━━━ INPUT RECORDS
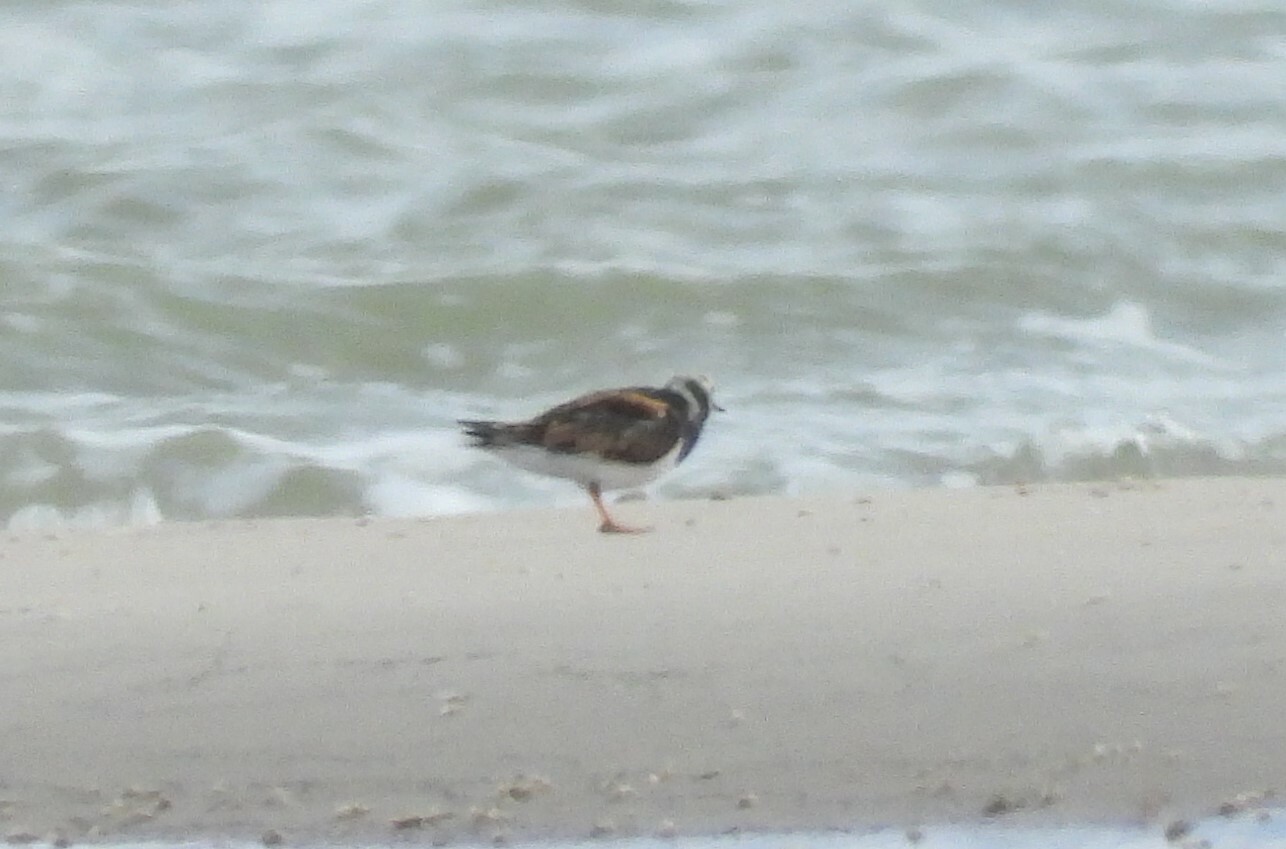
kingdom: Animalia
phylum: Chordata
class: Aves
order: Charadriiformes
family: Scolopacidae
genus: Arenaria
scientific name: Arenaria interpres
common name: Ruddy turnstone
━━━━━━
TASK DIRECTIONS |
Print every line of the data above word for word, leaving out the pictures.

EXERCISE SOLUTION |
kingdom: Animalia
phylum: Chordata
class: Aves
order: Charadriiformes
family: Scolopacidae
genus: Arenaria
scientific name: Arenaria interpres
common name: Ruddy turnstone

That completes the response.